Alberta court reviewing acquittal in death of Cindy Gladue

The Alberta Court of Appeal is hearing arguments on whether to overturn a controversial acquittal of an Ontario trucker charged with killing an Indigenous woman

Bradley Barton found not guilty of murder in trial last year

Members of Cindy Gladue's family attended a rally in Edmonton in April 2015, a month after the Crown launched an appeal of the verdict. Another rally was held in Edmonton Tuesday morning. (Briar Stewart/CBC News)

The Alberta Court of Appeal is hearing arguments on whether to overturn a controversial acquittal of an Ontario trucker charged with killing an Indigenous woman.

Last year, a jury found Bradley Barton not guilty of first-degree murder in the death of Cindy Gladue, a 36-year-old sex trade worker who was found dead in a bathtub in an Edmonton motel room in 2011.

Gladue bled to death after a night of what Barton called consensual rough sex.
Cindy Gladue, 36, was found dead in the bathtub of a west end hotel room four years ago. (Facebook)

But Crown prosecutor Joanne Dartana criticized the trial judge's charge to the jury, saying he should have explained that Barton could have been found guilty of a lesser charge if he should have foreseen his actions would harm Gladue.

That would have opened the possibility of a sexual assault conviction, she said.

"He ought to have known that what he did risked bodily harm," she said.

'Confusing' instructions to jury

Chief Justice Catherine Fraser agreed the trial judge's instructions to the jury were confusing.

On the one hand, the law says people are not allowed to consent to being harmed. On the other, the judge said the Crown had to prove that Barton intended to harm Gladue.

"What's the jury supposed to make of this?" she asked.

Fraser pointed out previous decisions have thrown out consent as a defence in cases of voluntary fist-fights.

"Is a prostitute not entitled to the same degree of protection as two guys fighting on street?" she asked.

Barton's trial heard that he had hired Gladue for two nights of sex in June 2011.

He testified that on the second night, she started bleeding after they had rough sex. When she went to the bathroom, he fell asleep, he said.

The next morning he found her body in the tub, he told court. He later called 911.

Barton told the jury the sex was consensual.

The Crown called a medical examiner at the trial, who testified that an 11-centimetre cut to the woman's vaginal wall had been caused by a sharp object. Gladue's vagina had been preserved and the medical expert used that exhibit as he described the fatal wound to the jury.

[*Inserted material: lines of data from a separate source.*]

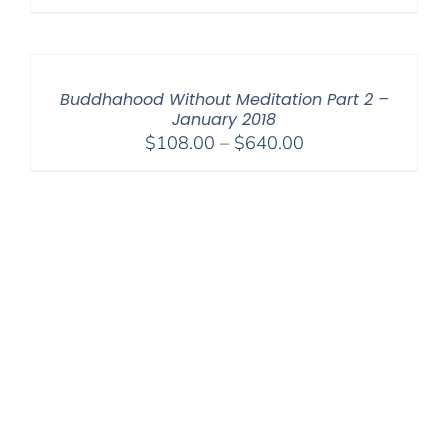
range:
$108.00
through
$220.00
Buddhahood Without Meditation Part 2 –
January 2018
Price
$
108.00
–
$
640.00
range:
$108.00
through
$640.00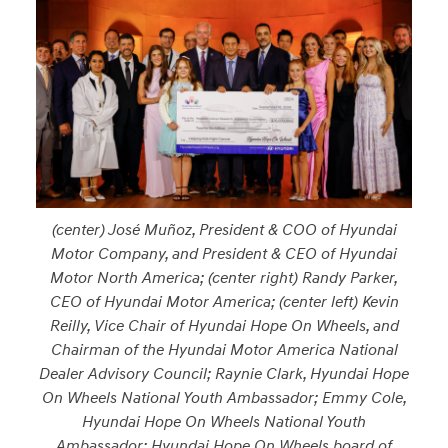
(center) José Muñoz, President & COO of Hyundai
Motor Company, and President & CEO of Hyundai
Motor North America; (center right) Randy Parker,
CEO of Hyundai Motor America; (center left) Kevin
Reilly, Vice Chair of Hyundai Hope On Wheels, and
Chairman of the Hyundai Motor America National
Dealer Advisory Council; Raynie Clark, Hyundai Hope
On Wheels National Youth Ambassador; Emmy Cole,
Hyundai Hope On Wheels National Youth
Ambassador; Hyundai Hope On Wheels board of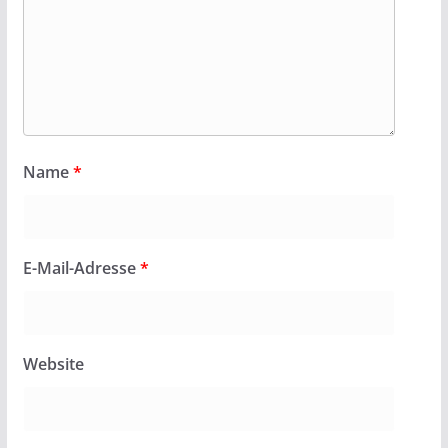
Name
*
E-Mail-Adresse
*
Website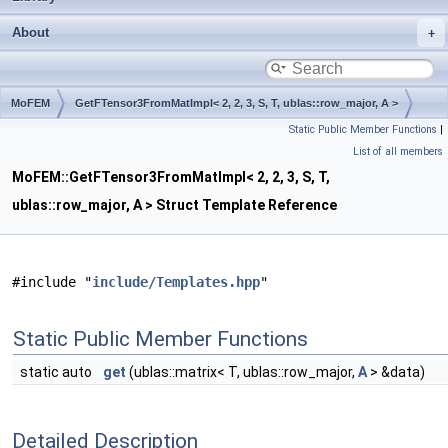
About
MoFEM
GetFTensor3FromMatImpl< 2, 2, 3, S, T, ublas::row_major, A >
Static Public Member Functions
|
List of all members
MoFEM::GetFTensor3FromMatImpl< 2, 2, 3, S, T,
ublas::row_major, A > Struct Template Reference
#include "
include/Templates.hpp
"
Static Public Member Functions
static auto
get
(ublas::matrix< T, ublas::row_major,
A
> &data)
Detailed Description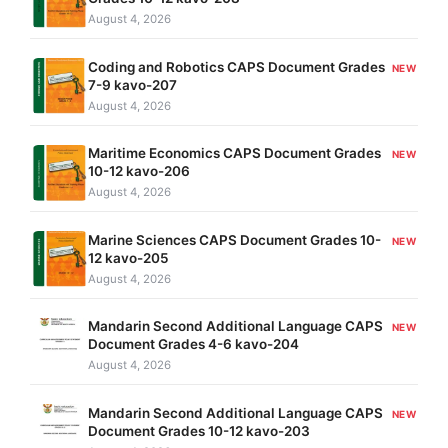
August 4, 2026
Coding and Robotics CAPS Document Grades
NEW
7-9 kavo-207
August 4, 2026
Maritime Economics CAPS Document Grades
NEW
10-12 kavo-206
August 4, 2026
Marine Sciences CAPS Document Grades 10-
NEW
12 kavo-205
August 4, 2026
Mandarin Second Additional Language CAPS
NEW
Document Grades 4-6 kavo-204
August 4, 2026
Mandarin Second Additional Language CAPS
NEW
Document Grades 10-12 kavo-203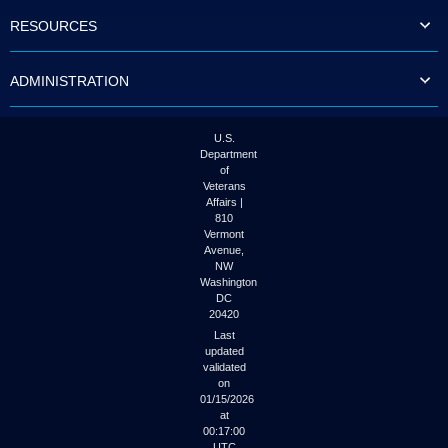
to
RESOURCES
tab
or
arrow
ADMINISTRATION
up
or
down
through
U.S.
the
Department
submenu
of
options
Veterans
to
Affairs |
access/activate
810
the
Vermont
submenu
Avenue,
NW
links.
Washington
DC
20420
Last
updated
validated
on
01/15/2026
at
00:17:00
UTC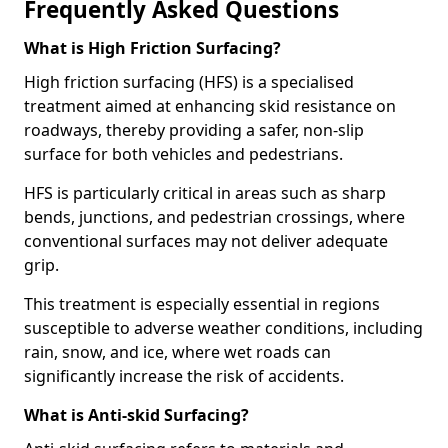
Frequently Asked Questions
What is High Friction Surfacing?
High friction surfacing (HFS) is a specialised
treatment aimed at enhancing skid resistance on
roadways, thereby providing a safer, non-slip
surface for both vehicles and pedestrians.
HFS is particularly critical in areas such as sharp
bends, junctions, and pedestrian crossings, where
conventional surfaces may not deliver adequate
grip.
This treatment is especially essential in regions
susceptible to adverse weather conditions, including
rain, snow, and ice, where wet roads can
significantly increase the risk of accidents.
What is Anti-skid Surfacing?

Gladue dehumanized, intervener said

In a submission to the court, the Women's Legal Education and Action Fund criticized the way the trial was conducted. The brief said Gladue was consistently dehumanized and stereotyped.

"The characterization of Ms. Gladue as 'Native,' coupled with the characterization of her as a prostitute, created a heightened risk that the jury would bring to the fact-finding process discriminating beliefs, misconceptions or biases about the sexual availability of Indigenous women.

"The dehumanization of her (by using her vagina as an exhibit in court) illustrates a failure to perceive Ms. Gladue as a rights-bearing person who was entitled to be treated with dignity."

Barton's lawyer is to speak later Tuesday.